1 (a) A study was conducted to analyse the relationship between mathematical ability and musical ability for a group of 10 lower-primary school students. The data is shown in Table Q1(a).
(i) Sketch the scatterplot and present your observation.
(ii) Analyse and compute the Pearson correlation coefficient.
(iii) Assuming a linear relationship with music score as the dependant variable, determine the least square linear regression line.
(iv) Based on the model, predict the musical ability for a score of 7.5 on the mathematical ability.
(b) An insurance company wishes to estimate the average claim amount for a type of medical procedure. It was found that a random sample of 40 claims had a mean claim of $18250. Suppose the standard deviation of all claim amounts for this type of medical procedure is $1660.
(i) Construct a 90 % confidence interval for the average claim amount of all medical procedures of this type. Report any assumptions in your analysis.
(ii) Discuss what will happen to the width of the confidence interval if the confidence level is increased to 99 %.
2 (a) Table Q2(a) depicts the results from an experimental study to investigate the relationship between the age of an infant and the amount of eye contact the infant makes with the mother. The infants were six months old and nine months old at the time of testing. The data scores in Table Q2(a) denote the number of one-minute segments during which the infant made any eye contact with the mother over a ten-minute session.
At α = 1 %, apply a paired t-test to determine whether there is any significance difference between the infants’ scores at six and nine months old. Comment on the results and interpret the p-value.
(b) Suppose the electricity bills for all households have a skewed distribution with a mean of $145 and a standard deviation of $30. Compute the probability that the mean electricity bills for a random sample of 100 households will be:
(i) more than $138.
(ii) between $140 to $152.
(iii) within $7 of the population mean.
3 (a) Suppose XYZ company manufactures a type of product using two machines, A and B. Based on a sampling plan, a quality assurance inspector takes a random sample of 200 units of this product and checks them for being good or defectives. The results are shown in Table Q3(a). At α = 5 %, apply a suitable hypothesis test to determine whether this sample provides sufficient evidence that the two attributes, the machine type and the product being good or defective, are independent.
b) A psychologist conducted an experiment to test people’s sense of direction by leading them through a maze in a building. 80 participants were asked to identify which of the four directions is East. The maze is so complex that all participants simply guessed the direction.
(i) Determine the probability that a participant guess the direction correctly.
(ii) Calculate the expected number of participants who guessed the directions correctly.
(iii) Apply the normal approximation method and compute the probability that at least 25 participants correctly identified the direction.
(iv) Apply the normal approximation method and compute the probability that fewer than 10 participants correctly identified the direction.
4 (a) In an observational health study of Alzheimer’s disease (AD) , the age data was collected from 10 AD patients exhibiting moderate dementia and a group of 14
individuals without AD, as shown in Table Q4(a). The data denotes the patients’ ages in years.
(i) Based on α = 5 %, apply a two-sample t-test to examine whether there is a significant age difference between the AD and non-AD groups. Comment on the results.

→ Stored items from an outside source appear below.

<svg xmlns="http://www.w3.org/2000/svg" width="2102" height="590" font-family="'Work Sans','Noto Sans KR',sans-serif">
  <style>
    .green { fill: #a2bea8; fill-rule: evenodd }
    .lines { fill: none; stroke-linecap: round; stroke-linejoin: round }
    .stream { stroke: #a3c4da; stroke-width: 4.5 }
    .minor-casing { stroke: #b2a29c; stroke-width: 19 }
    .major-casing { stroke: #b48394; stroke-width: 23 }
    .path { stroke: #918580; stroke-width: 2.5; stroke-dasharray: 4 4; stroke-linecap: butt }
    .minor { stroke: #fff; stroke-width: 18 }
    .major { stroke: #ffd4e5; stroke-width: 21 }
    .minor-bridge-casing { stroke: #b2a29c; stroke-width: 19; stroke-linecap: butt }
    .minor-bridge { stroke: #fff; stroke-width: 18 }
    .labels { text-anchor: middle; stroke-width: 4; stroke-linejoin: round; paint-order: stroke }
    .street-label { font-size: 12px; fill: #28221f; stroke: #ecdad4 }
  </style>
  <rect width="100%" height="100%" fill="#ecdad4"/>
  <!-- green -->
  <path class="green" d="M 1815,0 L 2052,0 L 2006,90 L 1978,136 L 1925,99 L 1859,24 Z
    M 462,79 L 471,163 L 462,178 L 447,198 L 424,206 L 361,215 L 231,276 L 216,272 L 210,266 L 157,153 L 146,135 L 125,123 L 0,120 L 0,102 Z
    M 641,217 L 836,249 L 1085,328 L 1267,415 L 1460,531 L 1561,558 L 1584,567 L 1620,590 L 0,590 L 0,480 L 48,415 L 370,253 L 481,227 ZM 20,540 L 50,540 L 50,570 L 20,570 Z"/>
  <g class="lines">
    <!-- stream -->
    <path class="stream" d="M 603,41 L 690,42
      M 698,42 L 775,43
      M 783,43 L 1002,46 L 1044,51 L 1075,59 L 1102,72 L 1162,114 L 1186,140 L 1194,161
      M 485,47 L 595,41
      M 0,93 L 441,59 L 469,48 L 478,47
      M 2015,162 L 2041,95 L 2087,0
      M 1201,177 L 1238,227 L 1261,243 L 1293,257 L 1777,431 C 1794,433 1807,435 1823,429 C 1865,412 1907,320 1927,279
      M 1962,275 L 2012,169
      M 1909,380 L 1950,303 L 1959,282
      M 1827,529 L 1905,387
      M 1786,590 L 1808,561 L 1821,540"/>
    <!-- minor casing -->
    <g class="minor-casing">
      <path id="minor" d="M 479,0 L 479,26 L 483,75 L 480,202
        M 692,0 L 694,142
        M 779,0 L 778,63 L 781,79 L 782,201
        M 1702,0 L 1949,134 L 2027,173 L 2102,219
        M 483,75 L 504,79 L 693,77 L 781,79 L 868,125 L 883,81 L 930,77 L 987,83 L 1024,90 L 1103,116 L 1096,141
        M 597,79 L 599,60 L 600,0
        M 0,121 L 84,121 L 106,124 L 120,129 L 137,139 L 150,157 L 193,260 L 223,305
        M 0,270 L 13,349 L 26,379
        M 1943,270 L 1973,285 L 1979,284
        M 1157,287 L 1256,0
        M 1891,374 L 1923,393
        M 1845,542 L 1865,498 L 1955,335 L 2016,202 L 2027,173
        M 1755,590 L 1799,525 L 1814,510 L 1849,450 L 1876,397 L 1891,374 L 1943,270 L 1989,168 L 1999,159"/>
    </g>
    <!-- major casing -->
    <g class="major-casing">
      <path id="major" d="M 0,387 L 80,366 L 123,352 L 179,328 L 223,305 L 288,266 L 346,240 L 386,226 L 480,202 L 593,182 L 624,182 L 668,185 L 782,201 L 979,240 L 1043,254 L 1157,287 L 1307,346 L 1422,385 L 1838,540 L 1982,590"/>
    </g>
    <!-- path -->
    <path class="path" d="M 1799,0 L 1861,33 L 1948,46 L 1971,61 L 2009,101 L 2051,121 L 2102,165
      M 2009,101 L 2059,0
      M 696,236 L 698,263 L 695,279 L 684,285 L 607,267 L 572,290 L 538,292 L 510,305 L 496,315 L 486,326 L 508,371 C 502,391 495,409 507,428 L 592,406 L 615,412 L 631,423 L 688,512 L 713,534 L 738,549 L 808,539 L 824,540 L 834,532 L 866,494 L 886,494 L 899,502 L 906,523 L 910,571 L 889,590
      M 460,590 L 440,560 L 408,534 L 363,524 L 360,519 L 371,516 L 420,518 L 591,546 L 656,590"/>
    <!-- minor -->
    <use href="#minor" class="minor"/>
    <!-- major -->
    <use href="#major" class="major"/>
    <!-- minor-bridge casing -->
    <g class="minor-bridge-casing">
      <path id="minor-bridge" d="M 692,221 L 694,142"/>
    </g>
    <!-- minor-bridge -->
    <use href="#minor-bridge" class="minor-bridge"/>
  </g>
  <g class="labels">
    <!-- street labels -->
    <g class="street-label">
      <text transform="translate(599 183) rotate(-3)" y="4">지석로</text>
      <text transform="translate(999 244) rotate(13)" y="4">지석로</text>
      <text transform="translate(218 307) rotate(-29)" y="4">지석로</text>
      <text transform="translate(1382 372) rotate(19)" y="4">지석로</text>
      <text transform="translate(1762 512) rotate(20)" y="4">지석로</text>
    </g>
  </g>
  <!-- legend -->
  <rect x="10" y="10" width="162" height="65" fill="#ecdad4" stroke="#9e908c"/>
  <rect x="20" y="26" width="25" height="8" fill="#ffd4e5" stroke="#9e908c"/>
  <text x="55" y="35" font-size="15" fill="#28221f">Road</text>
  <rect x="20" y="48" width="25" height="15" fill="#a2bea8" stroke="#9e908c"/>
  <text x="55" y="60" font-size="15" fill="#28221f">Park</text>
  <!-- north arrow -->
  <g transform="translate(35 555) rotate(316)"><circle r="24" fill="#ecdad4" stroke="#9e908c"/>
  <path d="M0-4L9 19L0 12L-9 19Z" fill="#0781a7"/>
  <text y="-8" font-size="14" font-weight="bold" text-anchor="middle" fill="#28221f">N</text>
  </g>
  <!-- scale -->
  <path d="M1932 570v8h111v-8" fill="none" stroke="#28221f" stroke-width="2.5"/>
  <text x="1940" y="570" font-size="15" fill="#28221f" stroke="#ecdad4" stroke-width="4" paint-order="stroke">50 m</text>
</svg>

(ii) Examine the p-value for this test.
(iii) Construct a 99 % confidence interval for the difference in mean age between the AD and non-AD groups.

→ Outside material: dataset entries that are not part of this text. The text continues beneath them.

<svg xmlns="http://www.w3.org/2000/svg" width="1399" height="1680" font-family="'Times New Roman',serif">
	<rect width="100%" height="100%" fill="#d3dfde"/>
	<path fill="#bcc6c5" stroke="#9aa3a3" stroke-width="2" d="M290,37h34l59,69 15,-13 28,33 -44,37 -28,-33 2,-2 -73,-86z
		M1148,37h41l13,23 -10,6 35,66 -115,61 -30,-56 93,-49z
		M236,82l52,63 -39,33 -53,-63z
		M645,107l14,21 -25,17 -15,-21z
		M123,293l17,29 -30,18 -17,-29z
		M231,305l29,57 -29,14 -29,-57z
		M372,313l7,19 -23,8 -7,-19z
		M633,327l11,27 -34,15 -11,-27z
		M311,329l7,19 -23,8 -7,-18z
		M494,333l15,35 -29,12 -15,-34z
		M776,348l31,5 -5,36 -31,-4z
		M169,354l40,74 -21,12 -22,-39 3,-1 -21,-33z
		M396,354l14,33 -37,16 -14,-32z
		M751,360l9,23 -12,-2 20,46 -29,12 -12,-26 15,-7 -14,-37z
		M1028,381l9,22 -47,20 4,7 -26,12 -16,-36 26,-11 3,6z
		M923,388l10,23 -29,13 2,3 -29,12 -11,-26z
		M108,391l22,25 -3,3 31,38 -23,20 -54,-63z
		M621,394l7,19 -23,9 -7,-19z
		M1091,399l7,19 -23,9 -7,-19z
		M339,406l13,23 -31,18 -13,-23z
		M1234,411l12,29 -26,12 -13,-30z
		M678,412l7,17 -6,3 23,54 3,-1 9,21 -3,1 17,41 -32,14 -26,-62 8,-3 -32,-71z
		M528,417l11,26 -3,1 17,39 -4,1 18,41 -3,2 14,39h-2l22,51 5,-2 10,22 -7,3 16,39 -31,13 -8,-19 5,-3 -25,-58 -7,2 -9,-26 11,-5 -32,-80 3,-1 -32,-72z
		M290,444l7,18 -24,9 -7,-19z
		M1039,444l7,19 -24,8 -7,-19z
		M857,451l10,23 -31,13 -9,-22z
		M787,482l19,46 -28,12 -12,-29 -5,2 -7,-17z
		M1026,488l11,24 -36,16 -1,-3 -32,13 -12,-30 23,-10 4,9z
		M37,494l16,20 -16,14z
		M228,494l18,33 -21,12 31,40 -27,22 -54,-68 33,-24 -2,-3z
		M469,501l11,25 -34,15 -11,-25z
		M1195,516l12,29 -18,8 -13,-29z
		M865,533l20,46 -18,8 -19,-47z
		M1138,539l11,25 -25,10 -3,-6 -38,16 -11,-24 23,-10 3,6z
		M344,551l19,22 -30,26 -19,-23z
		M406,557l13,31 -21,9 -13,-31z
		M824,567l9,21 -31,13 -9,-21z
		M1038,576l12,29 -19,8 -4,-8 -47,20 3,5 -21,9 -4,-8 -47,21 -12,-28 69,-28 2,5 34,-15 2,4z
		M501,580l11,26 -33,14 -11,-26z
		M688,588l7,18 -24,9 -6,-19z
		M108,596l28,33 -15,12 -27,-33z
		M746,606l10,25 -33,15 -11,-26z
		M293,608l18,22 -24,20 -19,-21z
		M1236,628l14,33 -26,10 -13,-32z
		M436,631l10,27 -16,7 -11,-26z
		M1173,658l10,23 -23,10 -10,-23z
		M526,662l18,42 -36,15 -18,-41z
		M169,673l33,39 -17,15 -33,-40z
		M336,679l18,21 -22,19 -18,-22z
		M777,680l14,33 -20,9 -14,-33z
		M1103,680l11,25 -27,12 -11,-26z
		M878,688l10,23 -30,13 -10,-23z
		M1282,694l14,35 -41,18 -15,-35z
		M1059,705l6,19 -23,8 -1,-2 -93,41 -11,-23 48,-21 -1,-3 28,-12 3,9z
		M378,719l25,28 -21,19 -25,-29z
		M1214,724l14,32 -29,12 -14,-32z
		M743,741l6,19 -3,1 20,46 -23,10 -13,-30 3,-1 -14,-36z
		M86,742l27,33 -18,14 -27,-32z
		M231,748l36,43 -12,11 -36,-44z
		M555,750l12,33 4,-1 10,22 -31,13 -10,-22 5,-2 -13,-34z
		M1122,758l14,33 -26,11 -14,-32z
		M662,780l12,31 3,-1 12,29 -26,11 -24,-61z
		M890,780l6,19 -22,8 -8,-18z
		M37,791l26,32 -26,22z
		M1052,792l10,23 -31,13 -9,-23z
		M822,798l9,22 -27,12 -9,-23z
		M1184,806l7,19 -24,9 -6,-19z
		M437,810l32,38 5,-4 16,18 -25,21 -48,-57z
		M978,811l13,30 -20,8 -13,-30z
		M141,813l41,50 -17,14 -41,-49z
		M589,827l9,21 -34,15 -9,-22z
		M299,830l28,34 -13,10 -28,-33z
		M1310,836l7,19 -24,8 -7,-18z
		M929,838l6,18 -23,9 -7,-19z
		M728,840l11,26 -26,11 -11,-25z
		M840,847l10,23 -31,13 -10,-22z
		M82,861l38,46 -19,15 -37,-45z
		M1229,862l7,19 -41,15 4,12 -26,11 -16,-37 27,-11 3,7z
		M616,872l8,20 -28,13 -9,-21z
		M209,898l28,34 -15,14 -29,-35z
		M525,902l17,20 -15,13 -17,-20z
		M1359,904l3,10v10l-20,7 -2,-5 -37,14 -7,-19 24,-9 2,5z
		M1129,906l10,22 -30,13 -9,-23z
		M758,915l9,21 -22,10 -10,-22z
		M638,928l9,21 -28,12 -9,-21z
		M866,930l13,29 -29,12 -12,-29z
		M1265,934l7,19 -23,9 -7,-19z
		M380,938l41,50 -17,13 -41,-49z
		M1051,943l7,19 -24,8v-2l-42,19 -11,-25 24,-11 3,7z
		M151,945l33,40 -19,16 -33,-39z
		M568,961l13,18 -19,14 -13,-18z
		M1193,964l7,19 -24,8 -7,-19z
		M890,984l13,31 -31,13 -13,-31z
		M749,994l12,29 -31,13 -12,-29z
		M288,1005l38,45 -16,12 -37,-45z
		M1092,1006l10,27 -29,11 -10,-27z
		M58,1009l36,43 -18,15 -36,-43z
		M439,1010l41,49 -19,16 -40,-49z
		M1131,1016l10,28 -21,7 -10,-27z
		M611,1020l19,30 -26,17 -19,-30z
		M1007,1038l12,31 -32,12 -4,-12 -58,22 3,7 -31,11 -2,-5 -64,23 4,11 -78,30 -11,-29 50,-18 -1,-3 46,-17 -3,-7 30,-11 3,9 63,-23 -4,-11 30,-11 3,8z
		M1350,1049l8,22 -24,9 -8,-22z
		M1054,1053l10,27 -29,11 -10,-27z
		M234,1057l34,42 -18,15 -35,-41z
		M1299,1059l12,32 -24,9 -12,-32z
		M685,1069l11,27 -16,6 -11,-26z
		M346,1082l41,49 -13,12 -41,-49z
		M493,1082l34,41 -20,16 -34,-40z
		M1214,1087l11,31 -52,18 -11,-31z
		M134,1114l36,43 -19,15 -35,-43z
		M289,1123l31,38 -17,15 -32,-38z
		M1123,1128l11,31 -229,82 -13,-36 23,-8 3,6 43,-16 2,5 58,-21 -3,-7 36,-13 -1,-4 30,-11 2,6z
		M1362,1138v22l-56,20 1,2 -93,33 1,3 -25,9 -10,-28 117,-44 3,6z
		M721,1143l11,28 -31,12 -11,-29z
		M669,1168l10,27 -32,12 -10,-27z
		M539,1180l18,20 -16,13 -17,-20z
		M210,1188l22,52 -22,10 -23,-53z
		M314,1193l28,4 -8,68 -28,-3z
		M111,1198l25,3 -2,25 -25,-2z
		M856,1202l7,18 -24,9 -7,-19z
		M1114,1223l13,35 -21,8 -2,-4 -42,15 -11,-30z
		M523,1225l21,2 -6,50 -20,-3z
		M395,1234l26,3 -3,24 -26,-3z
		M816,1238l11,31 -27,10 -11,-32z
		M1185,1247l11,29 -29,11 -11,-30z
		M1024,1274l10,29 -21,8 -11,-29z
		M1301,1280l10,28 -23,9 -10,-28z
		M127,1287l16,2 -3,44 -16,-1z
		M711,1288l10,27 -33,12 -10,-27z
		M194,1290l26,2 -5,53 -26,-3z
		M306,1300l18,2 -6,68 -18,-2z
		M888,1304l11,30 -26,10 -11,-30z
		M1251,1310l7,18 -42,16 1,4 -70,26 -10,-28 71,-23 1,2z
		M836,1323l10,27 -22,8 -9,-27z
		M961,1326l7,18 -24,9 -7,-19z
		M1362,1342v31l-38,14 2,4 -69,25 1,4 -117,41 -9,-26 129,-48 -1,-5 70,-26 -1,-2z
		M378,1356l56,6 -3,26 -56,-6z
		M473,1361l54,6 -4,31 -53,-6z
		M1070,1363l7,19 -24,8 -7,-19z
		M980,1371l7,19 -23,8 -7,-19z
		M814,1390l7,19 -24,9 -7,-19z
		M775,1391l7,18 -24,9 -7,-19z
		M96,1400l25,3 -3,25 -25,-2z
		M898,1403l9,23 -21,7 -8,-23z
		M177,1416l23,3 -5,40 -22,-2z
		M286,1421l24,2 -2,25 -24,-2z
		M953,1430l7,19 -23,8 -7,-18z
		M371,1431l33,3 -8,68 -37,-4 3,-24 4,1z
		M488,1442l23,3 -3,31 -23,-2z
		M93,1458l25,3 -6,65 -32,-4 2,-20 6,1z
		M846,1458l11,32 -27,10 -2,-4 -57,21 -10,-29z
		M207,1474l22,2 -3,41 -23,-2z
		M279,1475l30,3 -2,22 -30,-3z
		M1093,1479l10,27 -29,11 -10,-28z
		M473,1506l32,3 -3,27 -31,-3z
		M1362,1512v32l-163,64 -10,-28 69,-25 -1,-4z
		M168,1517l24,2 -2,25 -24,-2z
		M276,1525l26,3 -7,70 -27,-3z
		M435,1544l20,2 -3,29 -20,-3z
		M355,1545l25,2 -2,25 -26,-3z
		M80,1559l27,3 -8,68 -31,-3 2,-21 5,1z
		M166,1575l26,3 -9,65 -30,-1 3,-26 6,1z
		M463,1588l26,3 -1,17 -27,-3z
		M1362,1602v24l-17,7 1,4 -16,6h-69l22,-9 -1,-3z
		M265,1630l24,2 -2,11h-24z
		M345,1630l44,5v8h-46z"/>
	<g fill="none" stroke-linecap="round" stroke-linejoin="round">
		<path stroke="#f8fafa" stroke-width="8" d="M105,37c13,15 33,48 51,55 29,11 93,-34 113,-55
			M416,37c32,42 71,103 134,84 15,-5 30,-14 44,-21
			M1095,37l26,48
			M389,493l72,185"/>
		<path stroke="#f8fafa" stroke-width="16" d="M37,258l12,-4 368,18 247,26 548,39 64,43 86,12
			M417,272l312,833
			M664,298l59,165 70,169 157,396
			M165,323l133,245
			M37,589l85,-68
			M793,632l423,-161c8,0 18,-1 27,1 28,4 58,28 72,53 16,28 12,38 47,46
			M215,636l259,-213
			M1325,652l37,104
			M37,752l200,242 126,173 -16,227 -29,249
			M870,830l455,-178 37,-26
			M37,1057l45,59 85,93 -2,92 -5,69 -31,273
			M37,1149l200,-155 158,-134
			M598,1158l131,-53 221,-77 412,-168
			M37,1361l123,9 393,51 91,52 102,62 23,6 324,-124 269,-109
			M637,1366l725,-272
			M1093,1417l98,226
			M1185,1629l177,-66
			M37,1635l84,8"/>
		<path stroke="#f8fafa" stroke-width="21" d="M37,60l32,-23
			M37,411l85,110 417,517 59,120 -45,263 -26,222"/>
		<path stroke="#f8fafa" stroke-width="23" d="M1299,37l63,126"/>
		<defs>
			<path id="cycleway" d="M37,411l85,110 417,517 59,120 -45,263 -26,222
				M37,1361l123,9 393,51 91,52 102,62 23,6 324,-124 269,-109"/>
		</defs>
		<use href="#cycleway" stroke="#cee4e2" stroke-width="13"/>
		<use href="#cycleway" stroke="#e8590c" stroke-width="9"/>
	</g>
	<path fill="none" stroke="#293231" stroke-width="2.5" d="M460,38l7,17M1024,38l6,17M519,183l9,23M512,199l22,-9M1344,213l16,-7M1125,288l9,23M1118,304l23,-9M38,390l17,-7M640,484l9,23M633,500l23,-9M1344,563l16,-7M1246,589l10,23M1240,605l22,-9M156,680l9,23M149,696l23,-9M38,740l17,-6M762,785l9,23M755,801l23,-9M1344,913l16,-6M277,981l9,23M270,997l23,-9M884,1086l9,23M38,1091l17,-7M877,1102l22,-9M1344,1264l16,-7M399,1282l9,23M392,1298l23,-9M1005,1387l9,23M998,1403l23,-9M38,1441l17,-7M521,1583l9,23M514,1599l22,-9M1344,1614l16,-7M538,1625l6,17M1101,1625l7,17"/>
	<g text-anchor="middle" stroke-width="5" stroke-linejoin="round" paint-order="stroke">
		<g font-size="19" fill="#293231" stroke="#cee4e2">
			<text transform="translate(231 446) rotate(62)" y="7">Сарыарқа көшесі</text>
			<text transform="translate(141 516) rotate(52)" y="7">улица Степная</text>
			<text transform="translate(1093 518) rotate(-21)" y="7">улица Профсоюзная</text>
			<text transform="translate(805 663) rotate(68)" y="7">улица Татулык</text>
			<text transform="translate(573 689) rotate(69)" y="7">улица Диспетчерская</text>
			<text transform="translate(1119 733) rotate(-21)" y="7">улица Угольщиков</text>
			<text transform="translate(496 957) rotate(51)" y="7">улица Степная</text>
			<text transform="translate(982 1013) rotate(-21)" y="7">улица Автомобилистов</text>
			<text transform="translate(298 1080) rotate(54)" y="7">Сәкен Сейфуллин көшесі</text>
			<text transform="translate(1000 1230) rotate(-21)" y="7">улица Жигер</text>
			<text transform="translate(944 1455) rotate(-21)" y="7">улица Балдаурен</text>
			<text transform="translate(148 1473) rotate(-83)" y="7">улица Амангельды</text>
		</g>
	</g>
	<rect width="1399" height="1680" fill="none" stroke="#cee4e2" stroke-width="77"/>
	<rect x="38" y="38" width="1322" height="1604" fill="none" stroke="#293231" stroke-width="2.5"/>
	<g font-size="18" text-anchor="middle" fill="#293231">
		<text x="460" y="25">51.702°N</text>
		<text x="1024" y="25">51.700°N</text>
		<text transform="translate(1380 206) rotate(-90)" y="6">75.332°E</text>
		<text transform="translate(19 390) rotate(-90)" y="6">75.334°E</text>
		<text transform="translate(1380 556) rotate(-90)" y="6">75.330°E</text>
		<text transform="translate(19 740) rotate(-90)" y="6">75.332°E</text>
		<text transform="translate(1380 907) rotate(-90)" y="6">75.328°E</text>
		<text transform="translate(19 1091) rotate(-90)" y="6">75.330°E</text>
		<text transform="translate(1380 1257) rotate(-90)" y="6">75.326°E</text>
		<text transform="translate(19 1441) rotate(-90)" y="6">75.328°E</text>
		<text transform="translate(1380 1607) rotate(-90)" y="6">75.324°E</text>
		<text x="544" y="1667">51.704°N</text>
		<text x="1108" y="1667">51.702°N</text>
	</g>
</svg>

(b) Calculate the missing values in the one-way ANOVA shown in Table Q4(b).
5 (a) Consider a random sample of 12 bus journey time from bus stop A to bus stop E shown in Table Q5(a). Suppose the bus journey time is normally distributed.
(i) Calculate the unbiased estimate of the mean of the population from which this sample was drawn.
(ii) At α = 5 %, use R to perform a one-sample t-test to determine whether there is sufficient evidence to support the claim that the mean journey time exceeds 16. Outline the R code.
(b) Table Q5(b) shows the assessment rating scores of a new product from two independent samples of judges comprising professionals and laypersons. Assuming that the large-sample normal approximation method can be used and based on α = 5 %, apply a suitable non-parametric test to determine whether there is any difference in the mean assessment rating scores between professionals and laypersons.
(c) The number of flaws observed on a large coil of galvanized steel is hypothesised to follow Poisson distribution. A random sample of 60 coils were inspected for the number of flaws. Compute the unknown expected frequency for the cell in Table Q5(c).